» **Task goal**: Rewrite the entries from the line containing "Media General" through the end of the entries, replacing "pie chart" with "pie graph" and leaving everything else unchanged.

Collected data
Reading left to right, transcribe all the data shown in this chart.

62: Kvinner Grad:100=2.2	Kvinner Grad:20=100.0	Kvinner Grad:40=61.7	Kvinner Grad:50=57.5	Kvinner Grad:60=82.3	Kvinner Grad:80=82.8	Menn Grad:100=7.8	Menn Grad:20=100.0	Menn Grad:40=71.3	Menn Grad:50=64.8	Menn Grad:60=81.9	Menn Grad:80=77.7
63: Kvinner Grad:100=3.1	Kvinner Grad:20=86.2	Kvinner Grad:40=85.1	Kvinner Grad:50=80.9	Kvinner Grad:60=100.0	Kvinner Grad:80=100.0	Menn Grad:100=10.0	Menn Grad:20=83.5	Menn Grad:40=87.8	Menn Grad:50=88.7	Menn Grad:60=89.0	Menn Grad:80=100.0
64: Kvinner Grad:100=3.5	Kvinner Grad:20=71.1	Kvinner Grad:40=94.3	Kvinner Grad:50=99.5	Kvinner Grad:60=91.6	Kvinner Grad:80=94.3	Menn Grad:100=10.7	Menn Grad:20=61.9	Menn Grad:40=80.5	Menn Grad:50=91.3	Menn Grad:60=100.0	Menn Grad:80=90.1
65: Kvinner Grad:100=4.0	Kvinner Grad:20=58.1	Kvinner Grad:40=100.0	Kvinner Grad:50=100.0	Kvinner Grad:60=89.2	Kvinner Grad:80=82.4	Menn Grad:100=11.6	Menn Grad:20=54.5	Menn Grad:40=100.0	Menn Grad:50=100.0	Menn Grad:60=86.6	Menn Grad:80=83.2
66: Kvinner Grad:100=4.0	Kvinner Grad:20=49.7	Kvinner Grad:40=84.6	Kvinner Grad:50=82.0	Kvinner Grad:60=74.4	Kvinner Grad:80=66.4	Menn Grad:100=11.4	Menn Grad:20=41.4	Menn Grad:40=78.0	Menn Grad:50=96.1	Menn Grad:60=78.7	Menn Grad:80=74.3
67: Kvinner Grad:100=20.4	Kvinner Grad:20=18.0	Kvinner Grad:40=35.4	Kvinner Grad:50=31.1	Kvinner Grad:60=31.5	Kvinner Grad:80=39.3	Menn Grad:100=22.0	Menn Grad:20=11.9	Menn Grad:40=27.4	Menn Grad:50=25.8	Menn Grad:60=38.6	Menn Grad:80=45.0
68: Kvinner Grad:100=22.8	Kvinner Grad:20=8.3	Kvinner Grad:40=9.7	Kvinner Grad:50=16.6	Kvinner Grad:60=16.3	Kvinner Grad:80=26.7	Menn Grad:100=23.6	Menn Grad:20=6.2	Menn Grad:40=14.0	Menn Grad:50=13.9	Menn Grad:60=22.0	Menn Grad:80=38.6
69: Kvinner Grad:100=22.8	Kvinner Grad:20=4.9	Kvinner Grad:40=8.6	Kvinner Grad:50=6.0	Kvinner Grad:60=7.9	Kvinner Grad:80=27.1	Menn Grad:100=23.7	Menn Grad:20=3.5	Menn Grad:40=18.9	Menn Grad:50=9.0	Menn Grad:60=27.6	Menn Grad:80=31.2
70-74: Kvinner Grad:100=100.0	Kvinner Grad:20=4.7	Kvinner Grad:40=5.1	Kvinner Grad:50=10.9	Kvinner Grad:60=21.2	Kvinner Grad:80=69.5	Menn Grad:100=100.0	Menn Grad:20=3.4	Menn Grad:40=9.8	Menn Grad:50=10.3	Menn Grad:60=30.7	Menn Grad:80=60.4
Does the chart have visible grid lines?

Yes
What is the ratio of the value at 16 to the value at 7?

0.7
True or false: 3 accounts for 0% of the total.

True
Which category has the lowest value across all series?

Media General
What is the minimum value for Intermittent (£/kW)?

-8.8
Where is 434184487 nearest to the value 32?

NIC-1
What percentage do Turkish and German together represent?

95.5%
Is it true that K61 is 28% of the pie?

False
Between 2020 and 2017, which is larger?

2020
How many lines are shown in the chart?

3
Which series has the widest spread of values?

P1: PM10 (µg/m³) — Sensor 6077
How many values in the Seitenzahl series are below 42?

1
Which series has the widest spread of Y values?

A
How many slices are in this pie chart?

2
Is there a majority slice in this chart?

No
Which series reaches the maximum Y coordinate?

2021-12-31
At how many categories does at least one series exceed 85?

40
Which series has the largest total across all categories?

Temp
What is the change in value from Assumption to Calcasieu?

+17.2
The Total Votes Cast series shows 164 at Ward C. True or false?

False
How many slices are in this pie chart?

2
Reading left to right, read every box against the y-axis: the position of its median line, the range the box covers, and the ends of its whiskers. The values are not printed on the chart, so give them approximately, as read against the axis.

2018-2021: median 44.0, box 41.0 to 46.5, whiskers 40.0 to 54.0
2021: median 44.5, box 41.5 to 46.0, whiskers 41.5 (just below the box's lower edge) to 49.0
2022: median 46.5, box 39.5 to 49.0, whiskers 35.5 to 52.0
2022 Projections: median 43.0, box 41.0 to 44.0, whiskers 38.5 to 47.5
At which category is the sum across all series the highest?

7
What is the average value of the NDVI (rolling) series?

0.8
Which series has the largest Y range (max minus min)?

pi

» **Solution for this exercise**:
Media General
What is the minimum value for Intermittent (£/kW)?

-8.8
Where is 434184487 nearest to the value 32?

NIC-1
What percentage do Turkish and German together represent?

95.5%
Is it true that K61 is 28% of the pie?

False
Between 2020 and 2017, which is larger?

2020
How many lines are shown in the chart?

3
Which series has the widest spread of values?

P1: PM10 (µg/m³) — Sensor 6077
How many values in the Seitenzahl series are below 42?

1
Which series has the widest spread of Y values?

A
How many slices are in this pie graph?

2
Is there a majority slice in this chart?

No
Which series reaches the maximum Y coordinate?

2021-12-31
At how many categories does at least one series exceed 85?

40
Which series has the largest total across all categories?

Temp
What is the change in value from Assumption to Calcasieu?

+17.2
The Total Votes Cast series shows 164 at Ward C. True or false?

False
How many slices are in this pie graph?

2
Reading left to right, read every box against the y-axis: the position of its median line, the range the box covers, and the ends of its whiskers. The values are not printed on the chart, so give them approximately, as read against the axis.

2018-2021: median 44.0, box 41.0 to 46.5, whiskers 40.0 to 54.0
2021: median 44.5, box 41.5 to 46.0, whiskers 41.5 (just below the box's lower edge) to 49.0
2022: median 46.5, box 39.5 to 49.0, whiskers 35.5 to 52.0
2022 Projections: median 43.0, box 41.0 to 44.0, whiskers 38.5 to 47.5
At which category is the sum across all series the highest?

7
What is the average value of the NDVI (rolling) series?

0.8
Which series has the largest Y range (max minus min)?

pi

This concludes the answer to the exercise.